The Revognase, by Lucy Sussex

The Chief soothsayer of Quentaris has prophesied a disaster: “I see a disc of changing colours, passing from hand to hand. I see murder, misery and mayhem.” Some scoff at the Soothsayer’s words, but elsewhere in the city, young diver Junko Pardner has just found a strange disc in the pouch of his diving suit.

Junko needs money, and is determined to sell the disc in the market. But the market is full of fighting Blues and Greens, and in the hustle and bustle, the disc is lost.

In the market a young fighter picks up a shiny disc and suddenly finds himself unbeatable. When he loses it, the young thief who pockets it finds herself a brilliant cheat. The mysterious disc continues its journey through the city, pursued by those who have heard about it and want it. Where will it end up?

The Revognase is a title in the Quentaris Chronicles, a series set in the one magical city but written by different authors. This interesting concept seems set to pay off, with the difference in authors producing different views of the same place.

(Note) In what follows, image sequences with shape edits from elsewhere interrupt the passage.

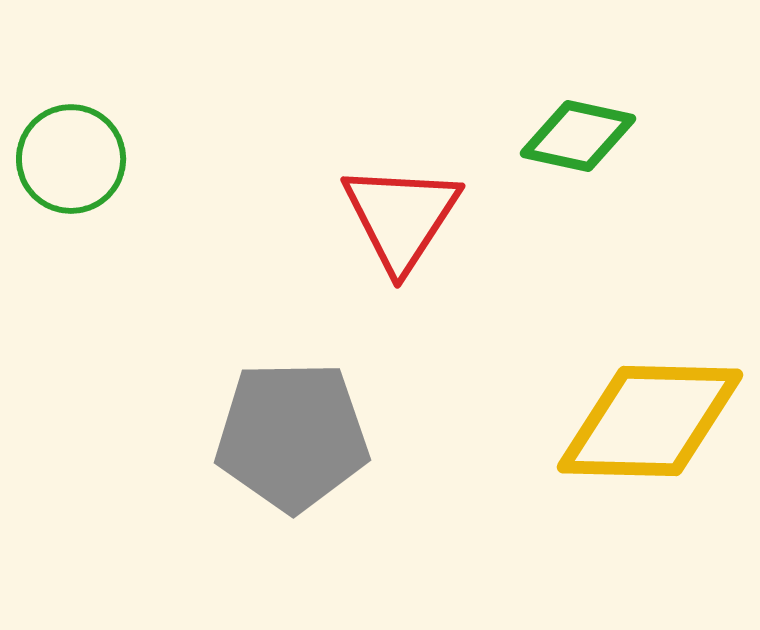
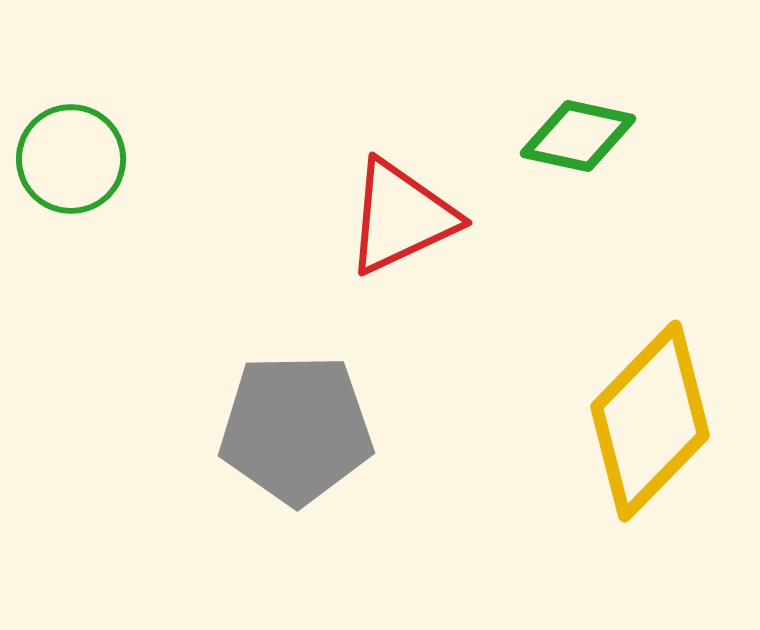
red triangle: rotated 32 degrees clockwise
yellow diamond: rotated 47 degrees counterclockwise
gray pentagon: moved 4 px right, 7 px up
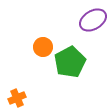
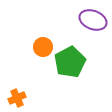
purple ellipse: rotated 52 degrees clockwise
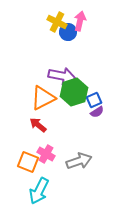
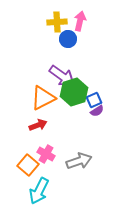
yellow cross: rotated 30 degrees counterclockwise
blue circle: moved 7 px down
purple arrow: rotated 24 degrees clockwise
purple semicircle: moved 1 px up
red arrow: rotated 120 degrees clockwise
orange square: moved 3 px down; rotated 20 degrees clockwise
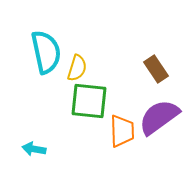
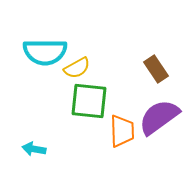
cyan semicircle: moved 1 px left; rotated 102 degrees clockwise
yellow semicircle: rotated 44 degrees clockwise
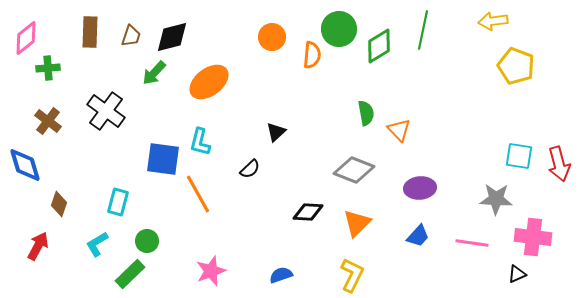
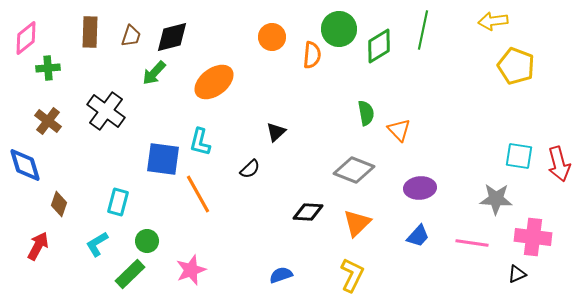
orange ellipse at (209, 82): moved 5 px right
pink star at (211, 271): moved 20 px left, 1 px up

The Revognase is likely appeal both to fantasy fans and to new readers of the genre. Great reading.

The Revognase, by Lucy Sussex
Lothian, 2003

Shadow Alley, Compiled by Lucy Sussex

Reviewed by Tash Hughes

Shadow Alleyis a collection of short stories relating to crime and involving young investigators or witnesses.

Editor Lucy Sussex approached a number of authors for this book, requesting a crime story involving youth. For those authors with an existing detective character, she requested a retrospective story of the character, although only two such stories are included. Fans of Phryne Fisher and Verity Birdwood will enjoy insights into the development of these sleuths.

For each story, Sussex introduces the author first with a brief bio of their work. After the story, the writer includes an afterward relating to the story and this adds interest to the collection.

Each story is unique in both style and content; most are gripping page-turners. The collection includes work by Garry Disher, Kerry Greenwood, Jennifer Rowe and Jenny Pausacker. Although she is a published writer herself, none of Sussex’s work appears in the anthology.

As a collection, the book is not only about crime but also about youth finding their identities and learning about how other people act and react to situations. Sussex wanted the book to balance the power and understanding of detectives with the powerless and confusion often felt by teenagers.

Great reading and very entertaining.